» **EXCERPTED TEXT**:
──────

Whitworth's resignation is effective on Wednesday. The technology products and services company said that its board will discuss appointing a new chairman at its next meeting.
Whitworth became HP's (NYSE: HPQ) interim chairman in April 2013 after former chairman Ray Lane stepped down from his post. At the time that Lane stepped down, HP also announced that directors John Hammergren and G. Kennedy Thompson were leaving the board. The shake-up was spurred by disgruntled stockholders unhappy with HP's performance.
HP has been working on a turnaround of its business amid slumping PC sales in recent years, cutting expenses and focusing on more profitable areas such as software and services. Like other PC makers, the company had trouble keeping up with the likes of Apple and Samsung. Whitman has warned that the turnaround will be a long-term endeavor. The company's most recent earnings report, in February, topped Wall Street's expectations.
Whitworth, an activist shareholder, has served as an HP board member since 2011. The co-founder of Relational Investors LLC, he was named to the company's board to placate investors rattled amid management turmoil at the company following CEO Mark Hurd's ouster in 2010 amid an ethical scandal. Hurd's successor, Leo Apotheker, was ousted in September 2011 and replaced by former eBay CEO Meg Whitman, who is still at the company's helm.

──────

» **MATERIAL PROVIDED**:
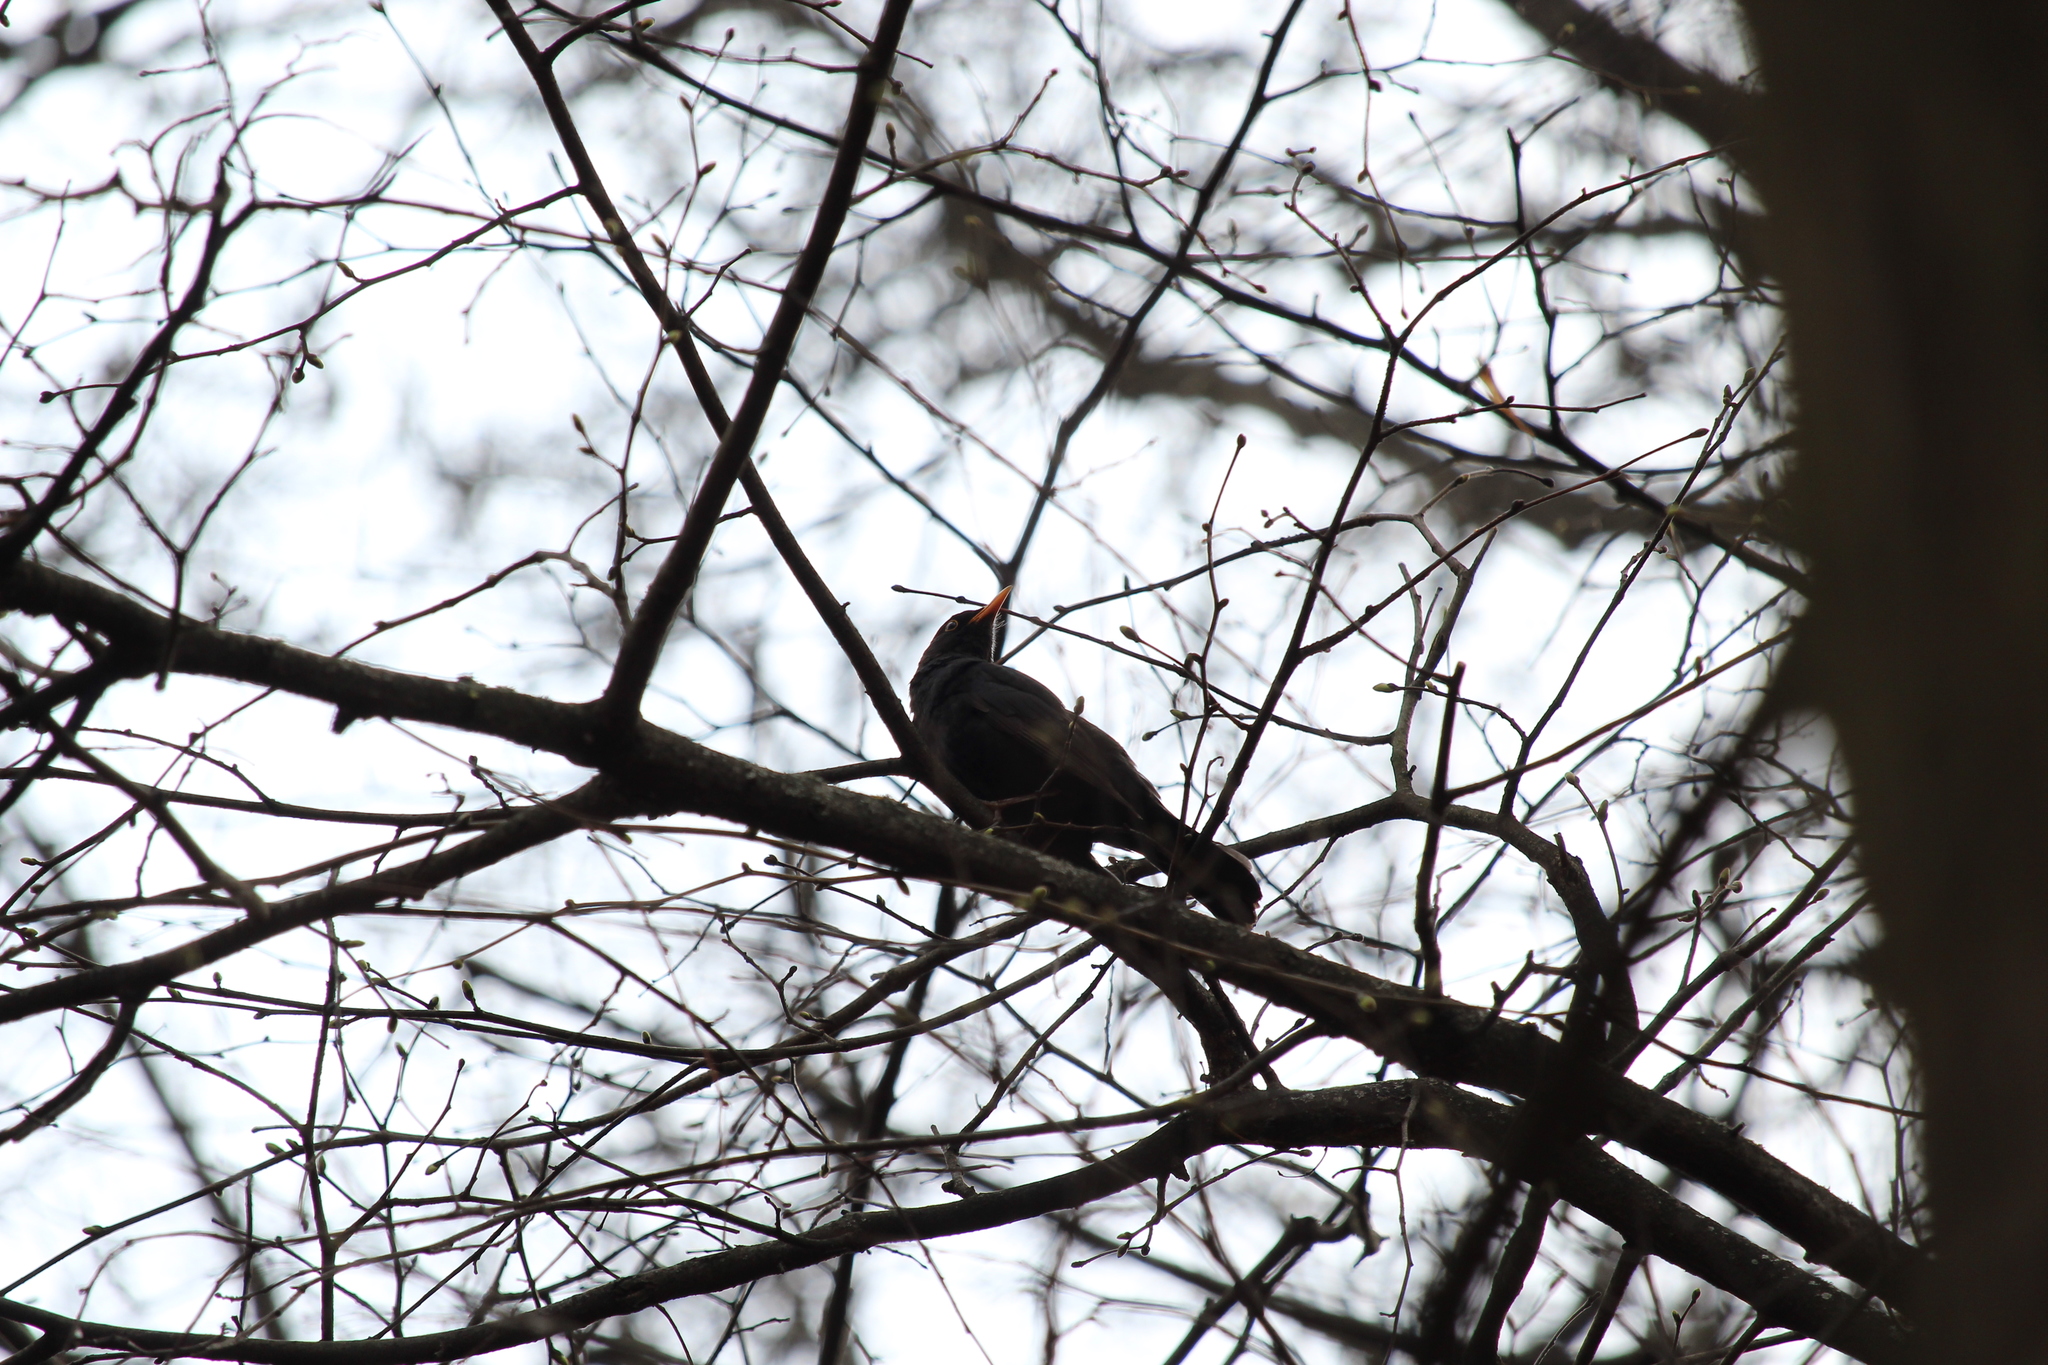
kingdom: Animalia
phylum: Chordata
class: Aves
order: Passeriformes
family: Turdidae
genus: Turdus
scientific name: Turdus merula
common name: Common blackbird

──────

» **SET OF TASKS**:
(A) In the HP board text, who stepped down as HP chairman in April 2013, leading to Whitworth becoming interim chairman?
(B) Continue the text about Whitworth's resignation from the HP board, picking up after its last sentence.

» **TASK RESULTS**:
(A) Ray Lane stepped down as HP chairman.

(B)
"HP's shareholders can be very confident that Meg, her team and the current board will stick to the strong practices and discipline we've put in place," Whitworth said in a statement. "While I'm disappointed to step down from HP's board at such an exciting time for the company, it gives me great comfort that HP is in such talented and steady hands."
Whitworth is also taking a leave of absence from the privately held investment company he co-founded, Relational Investors. He was 58 as of a February regulatory filing, the latest available. HP could not immediately be reached Tuesday morning to confirm his age.
Shares of Palo Alto, California-based Hewlett-Packard Co. climbed 26 cents to $34.41 in morning trading on Tuesday. Its shares are up 23 percent in 2014.